Write out exactly the lines below that run from the line containing "2. In the window" through the last line of the records.

Excerpts from a dataset
"""
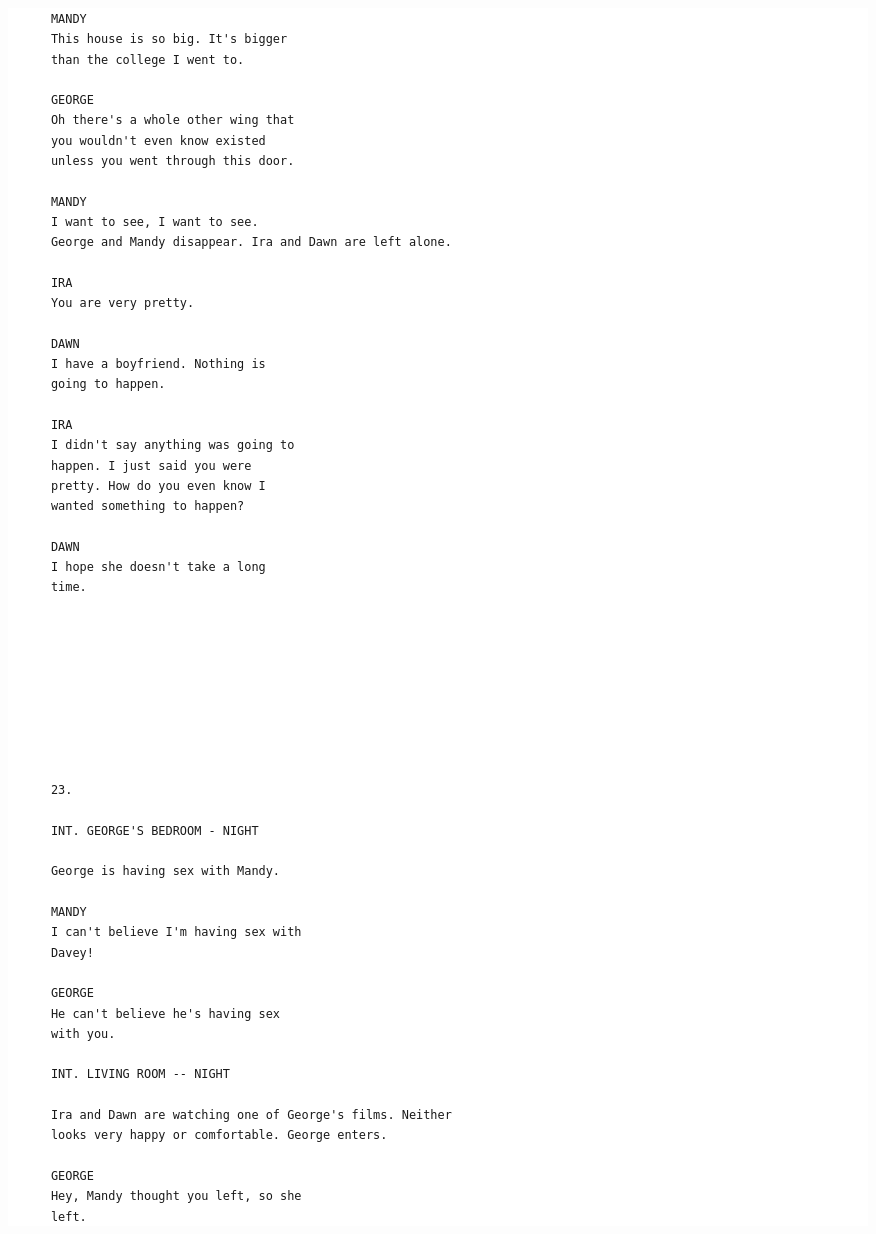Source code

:           MANDY
          This house is so big. It's bigger
          than the college I went to.

          GEORGE
          Oh there's a whole other wing that
          you wouldn't even know existed
          unless you went through this door.

          MANDY
          I want to see, I want to see.
          George and Mandy disappear. Ira and Dawn are left alone.

          IRA
          You are very pretty.

          DAWN
          I have a boyfriend. Nothing is
          going to happen.

          IRA
          I didn't say anything was going to
          happen. I just said you were
          pretty. How do you even know I
          wanted something to happen?

          DAWN
          I hope she doesn't take a long
          time.

          

          

          

          

          23.

          INT. GEORGE'S BEDROOM - NIGHT

          George is having sex with Mandy.

          MANDY
          I can't believe I'm having sex with
          Davey!

          GEORGE
          He can't believe he's having sex
          with you.

          INT. LIVING ROOM -- NIGHT

          Ira and Dawn are watching one of George's films. Neither
          looks very happy or comfortable. George enters.

          GEORGE
          Hey, Mandy thought you left, so she
          left.
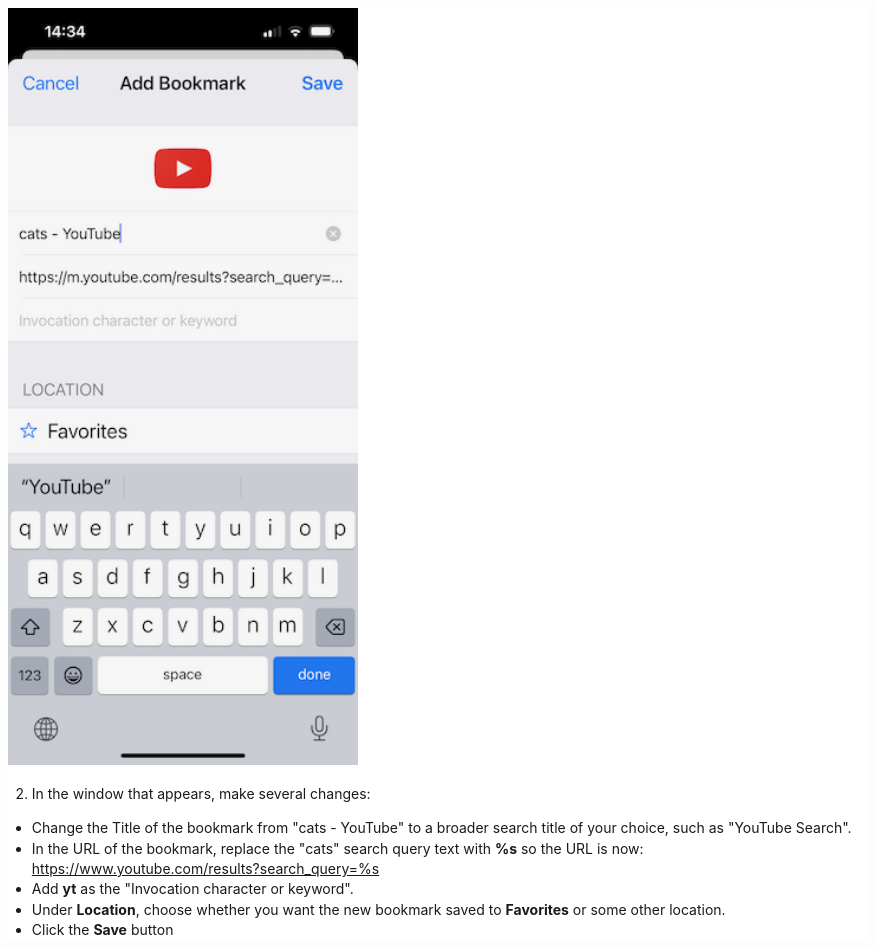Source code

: <img src="media/ios_add_bookmark_window.png" width="350" alt="Adding a Bookmark"><br />

2. In the window that appears, make several changes:
  - Change the Title of the bookmark from "cats - YouTube" to a broader search title of your choice, such as "YouTube Search".
  - In the URL of the bookmark, replace the "cats" search query text with **%s** so the URL is now: https://www.youtube.com/results?search_query=%s
  - Add **yt** as the "Invocation character or keyword".
  - Under **Location**, choose whether you want the new bookmark saved to **Favorites** or some other location.
  - Click the **Save** button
"""
THE ANSWER »
2. In the window that appears, make several changes:
  - Change the Title of the bookmark from "cats - YouTube" to a broader search title of your choice, such as "YouTube Search".
  - In the URL of the bookmark, replace the "cats" search query text with **%s** so the URL is now: https://www.youtube.com/results?search_query=%s
  - Add **yt** as the "Invocation character or keyword".
  - Under **Location**, choose whether you want the new bookmark saved to **Favorites** or some other location.
  - Click the **Save** button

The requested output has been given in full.